*** Opening of MATERIAL TO PROCESS ***

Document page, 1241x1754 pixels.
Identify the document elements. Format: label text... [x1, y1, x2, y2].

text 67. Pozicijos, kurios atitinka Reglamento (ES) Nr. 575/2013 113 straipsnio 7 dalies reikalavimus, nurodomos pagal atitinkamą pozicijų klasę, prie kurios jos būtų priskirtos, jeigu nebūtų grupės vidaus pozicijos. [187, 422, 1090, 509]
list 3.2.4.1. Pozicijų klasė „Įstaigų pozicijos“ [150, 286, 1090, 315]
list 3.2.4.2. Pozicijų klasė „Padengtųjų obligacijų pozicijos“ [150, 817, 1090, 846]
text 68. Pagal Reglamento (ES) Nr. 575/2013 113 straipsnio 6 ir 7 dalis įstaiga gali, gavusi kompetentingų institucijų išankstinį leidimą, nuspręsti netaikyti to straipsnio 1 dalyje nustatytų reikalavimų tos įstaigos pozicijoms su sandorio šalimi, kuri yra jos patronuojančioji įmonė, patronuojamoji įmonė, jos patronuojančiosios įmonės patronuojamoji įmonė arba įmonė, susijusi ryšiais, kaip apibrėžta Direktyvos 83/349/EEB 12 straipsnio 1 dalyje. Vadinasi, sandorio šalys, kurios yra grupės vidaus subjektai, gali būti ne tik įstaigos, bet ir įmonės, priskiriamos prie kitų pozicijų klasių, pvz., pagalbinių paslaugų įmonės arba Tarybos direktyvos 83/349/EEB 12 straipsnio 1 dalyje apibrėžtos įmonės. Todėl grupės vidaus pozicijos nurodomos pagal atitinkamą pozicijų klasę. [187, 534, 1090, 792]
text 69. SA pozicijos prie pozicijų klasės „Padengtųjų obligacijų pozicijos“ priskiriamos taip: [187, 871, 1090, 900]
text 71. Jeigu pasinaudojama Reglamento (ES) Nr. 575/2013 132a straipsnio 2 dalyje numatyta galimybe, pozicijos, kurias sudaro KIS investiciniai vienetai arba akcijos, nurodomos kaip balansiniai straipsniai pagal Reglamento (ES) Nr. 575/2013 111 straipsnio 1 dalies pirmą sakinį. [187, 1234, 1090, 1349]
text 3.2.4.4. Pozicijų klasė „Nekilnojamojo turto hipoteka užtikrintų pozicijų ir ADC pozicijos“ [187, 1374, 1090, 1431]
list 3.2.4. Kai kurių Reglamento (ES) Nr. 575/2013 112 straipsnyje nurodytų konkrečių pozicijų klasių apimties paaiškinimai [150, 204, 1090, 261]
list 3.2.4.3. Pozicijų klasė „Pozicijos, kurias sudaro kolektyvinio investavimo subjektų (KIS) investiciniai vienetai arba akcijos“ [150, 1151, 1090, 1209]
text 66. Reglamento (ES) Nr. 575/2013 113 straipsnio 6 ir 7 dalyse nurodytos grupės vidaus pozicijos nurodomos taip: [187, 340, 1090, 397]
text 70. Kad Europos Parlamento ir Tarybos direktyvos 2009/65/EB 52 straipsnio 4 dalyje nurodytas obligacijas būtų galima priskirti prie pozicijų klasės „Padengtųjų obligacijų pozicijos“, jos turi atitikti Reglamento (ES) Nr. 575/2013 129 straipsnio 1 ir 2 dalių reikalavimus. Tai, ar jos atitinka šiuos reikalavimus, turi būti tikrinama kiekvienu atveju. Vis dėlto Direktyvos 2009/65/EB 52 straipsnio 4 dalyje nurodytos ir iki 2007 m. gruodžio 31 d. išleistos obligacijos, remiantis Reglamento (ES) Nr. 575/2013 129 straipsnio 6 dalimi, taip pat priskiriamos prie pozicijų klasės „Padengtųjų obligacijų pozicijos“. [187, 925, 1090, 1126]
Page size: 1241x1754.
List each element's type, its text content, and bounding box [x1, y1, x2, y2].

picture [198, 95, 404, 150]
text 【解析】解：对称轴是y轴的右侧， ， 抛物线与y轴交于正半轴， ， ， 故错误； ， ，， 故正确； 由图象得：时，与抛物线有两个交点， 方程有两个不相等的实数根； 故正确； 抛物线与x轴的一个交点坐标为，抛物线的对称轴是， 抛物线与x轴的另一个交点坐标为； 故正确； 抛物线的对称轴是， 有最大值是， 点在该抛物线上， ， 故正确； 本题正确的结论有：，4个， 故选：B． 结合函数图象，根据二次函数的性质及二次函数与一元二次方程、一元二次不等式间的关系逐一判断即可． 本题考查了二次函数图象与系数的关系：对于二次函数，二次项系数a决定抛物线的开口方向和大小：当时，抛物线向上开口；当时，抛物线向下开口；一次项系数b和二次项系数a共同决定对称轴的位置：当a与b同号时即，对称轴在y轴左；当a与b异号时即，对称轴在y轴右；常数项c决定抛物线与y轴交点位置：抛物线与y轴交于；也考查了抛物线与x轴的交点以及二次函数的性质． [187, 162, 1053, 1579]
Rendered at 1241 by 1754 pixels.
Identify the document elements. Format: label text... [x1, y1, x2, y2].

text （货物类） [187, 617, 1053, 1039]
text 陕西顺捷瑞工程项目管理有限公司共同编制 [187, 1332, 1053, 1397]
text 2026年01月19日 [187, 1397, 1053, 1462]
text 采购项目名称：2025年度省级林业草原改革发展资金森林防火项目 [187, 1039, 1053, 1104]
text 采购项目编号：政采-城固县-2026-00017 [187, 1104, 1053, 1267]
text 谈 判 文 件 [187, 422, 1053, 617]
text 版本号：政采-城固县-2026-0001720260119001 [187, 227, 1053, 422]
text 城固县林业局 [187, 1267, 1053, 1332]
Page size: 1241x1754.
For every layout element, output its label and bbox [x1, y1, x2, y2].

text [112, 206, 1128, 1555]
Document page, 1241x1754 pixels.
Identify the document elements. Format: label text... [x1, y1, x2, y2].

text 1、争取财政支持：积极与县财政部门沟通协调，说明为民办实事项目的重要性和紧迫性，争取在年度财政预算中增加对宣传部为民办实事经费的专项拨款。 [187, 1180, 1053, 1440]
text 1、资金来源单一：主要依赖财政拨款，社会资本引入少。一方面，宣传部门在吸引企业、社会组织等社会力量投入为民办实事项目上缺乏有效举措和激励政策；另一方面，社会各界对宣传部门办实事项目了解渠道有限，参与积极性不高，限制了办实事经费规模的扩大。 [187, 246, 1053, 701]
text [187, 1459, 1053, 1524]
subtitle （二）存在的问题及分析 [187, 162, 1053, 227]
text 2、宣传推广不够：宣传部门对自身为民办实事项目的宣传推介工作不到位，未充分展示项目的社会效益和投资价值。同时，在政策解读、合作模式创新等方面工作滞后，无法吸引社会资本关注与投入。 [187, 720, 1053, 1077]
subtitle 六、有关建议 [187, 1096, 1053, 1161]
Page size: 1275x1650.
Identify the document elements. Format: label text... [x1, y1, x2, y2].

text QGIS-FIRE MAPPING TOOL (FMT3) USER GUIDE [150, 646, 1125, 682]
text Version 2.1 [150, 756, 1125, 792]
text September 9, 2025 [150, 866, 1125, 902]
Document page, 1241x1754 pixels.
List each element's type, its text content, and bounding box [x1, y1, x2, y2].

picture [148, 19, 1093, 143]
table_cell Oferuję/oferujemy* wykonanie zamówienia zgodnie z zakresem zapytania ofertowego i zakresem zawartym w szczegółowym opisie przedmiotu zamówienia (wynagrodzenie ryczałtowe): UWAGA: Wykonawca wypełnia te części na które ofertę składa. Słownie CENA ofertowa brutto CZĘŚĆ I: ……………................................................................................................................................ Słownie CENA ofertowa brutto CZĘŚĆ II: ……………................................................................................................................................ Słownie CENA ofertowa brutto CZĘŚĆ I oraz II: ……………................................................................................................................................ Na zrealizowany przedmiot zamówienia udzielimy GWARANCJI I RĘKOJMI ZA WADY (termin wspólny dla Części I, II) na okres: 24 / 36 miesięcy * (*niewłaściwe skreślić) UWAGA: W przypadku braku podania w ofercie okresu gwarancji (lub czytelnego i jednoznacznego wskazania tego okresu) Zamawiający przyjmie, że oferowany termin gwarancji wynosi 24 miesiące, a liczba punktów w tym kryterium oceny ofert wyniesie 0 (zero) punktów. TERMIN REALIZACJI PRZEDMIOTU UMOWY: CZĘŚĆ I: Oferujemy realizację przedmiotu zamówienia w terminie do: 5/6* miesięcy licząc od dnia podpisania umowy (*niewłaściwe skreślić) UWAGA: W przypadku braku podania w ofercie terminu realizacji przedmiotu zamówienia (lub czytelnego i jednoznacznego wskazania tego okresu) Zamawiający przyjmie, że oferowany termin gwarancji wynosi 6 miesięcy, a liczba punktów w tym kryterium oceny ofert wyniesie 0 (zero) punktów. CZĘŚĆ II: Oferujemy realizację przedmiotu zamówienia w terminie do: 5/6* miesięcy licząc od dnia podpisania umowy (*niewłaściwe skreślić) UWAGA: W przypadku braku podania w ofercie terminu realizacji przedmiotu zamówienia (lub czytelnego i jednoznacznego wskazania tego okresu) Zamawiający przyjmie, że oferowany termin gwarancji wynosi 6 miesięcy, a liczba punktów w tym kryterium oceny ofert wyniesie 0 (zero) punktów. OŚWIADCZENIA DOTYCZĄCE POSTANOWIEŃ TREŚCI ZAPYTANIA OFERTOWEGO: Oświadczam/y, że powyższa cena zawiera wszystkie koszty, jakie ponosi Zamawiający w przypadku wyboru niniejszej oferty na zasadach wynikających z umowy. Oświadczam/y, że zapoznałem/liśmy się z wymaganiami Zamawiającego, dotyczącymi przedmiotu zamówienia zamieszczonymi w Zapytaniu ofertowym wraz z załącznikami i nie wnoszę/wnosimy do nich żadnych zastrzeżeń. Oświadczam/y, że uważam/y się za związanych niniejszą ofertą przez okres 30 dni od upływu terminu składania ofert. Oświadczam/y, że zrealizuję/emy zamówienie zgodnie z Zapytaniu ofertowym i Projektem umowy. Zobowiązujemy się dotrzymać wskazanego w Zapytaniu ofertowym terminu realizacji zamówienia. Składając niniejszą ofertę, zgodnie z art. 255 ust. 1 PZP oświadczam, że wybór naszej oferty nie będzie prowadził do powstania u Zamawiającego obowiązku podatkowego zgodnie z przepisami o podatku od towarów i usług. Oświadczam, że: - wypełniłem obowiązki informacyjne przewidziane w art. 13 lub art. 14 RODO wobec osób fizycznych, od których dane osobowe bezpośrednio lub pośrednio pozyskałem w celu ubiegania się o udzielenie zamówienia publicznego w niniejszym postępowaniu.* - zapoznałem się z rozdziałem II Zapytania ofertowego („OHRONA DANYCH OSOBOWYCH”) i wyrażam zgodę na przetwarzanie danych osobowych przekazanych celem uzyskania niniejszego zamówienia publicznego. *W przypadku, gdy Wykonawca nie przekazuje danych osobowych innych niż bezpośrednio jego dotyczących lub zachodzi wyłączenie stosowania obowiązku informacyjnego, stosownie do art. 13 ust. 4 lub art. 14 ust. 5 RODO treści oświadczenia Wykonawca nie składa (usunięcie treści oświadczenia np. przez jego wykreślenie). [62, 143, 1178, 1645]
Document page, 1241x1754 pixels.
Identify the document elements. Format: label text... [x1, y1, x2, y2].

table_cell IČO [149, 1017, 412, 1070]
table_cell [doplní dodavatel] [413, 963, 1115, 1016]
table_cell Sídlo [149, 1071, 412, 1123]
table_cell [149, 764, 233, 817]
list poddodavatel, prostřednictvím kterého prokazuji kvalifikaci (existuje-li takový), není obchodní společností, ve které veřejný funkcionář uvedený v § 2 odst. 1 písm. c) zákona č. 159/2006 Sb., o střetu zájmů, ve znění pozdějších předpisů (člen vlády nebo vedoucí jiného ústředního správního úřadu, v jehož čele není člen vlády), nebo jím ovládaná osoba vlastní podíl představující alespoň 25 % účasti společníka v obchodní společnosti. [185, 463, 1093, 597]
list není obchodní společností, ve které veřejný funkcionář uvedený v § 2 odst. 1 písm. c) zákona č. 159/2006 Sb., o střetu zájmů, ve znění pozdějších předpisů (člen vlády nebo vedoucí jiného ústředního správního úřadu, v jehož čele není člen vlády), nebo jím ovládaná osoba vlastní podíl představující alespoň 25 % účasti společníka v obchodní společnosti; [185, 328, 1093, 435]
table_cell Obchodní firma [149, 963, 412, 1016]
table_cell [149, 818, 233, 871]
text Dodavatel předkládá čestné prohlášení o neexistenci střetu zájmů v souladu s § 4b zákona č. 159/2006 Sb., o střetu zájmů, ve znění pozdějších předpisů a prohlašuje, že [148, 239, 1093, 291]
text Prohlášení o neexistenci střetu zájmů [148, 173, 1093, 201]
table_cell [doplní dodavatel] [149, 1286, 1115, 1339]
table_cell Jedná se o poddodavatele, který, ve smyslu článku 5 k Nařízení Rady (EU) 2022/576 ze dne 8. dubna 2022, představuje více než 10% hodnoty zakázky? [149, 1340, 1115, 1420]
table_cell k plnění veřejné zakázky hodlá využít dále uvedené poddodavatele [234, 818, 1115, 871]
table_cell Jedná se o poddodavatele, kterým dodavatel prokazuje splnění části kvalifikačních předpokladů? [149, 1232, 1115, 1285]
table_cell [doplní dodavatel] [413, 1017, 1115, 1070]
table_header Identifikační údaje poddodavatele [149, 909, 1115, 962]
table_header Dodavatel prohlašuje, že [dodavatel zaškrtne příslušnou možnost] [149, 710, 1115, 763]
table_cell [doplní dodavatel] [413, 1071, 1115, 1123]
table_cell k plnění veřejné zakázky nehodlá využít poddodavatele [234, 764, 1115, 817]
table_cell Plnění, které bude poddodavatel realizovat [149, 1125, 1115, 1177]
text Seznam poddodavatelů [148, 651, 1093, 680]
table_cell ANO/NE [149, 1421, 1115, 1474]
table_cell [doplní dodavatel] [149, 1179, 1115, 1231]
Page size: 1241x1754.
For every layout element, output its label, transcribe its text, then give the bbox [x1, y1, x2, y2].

*** Close of MATERIAL TO PROCESS ***

- **TASK DIRECTIONS**: Only the lines containing the word "předpisů" should be returned from the data above.

- **TASK RESULT**:
list poddodavatel, prostřednictvím kterého prokazuji kvalifikaci (existuje-li takový), není obchodní společností, ve které veřejný funkcionář uvedený v § 2 odst. 1 písm. c) zákona č. 159/2006 Sb., o střetu zájmů, ve znění pozdějších předpisů (člen vlády nebo vedoucí jiného ústředního správního úřadu, v jehož čele není člen vlády), nebo jím ovládaná osoba vlastní podíl představující alespoň 25 % účasti společníka v obchodní společnosti. [185, 463, 1093, 597]
list není obchodní společností, ve které veřejný funkcionář uvedený v § 2 odst. 1 písm. c) zákona č. 159/2006 Sb., o střetu zájmů, ve znění pozdějších předpisů (člen vlády nebo vedoucí jiného ústředního správního úřadu, v jehož čele není člen vlády), nebo jím ovládaná osoba vlastní podíl představující alespoň 25 % účasti společníka v obchodní společnosti; [185, 328, 1093, 435]
text Dodavatel předkládá čestné prohlášení o neexistenci střetu zájmů v souladu s § 4b zákona č. 159/2006 Sb., o střetu zájmů, ve znění pozdějších předpisů a prohlašuje, že [148, 239, 1093, 291]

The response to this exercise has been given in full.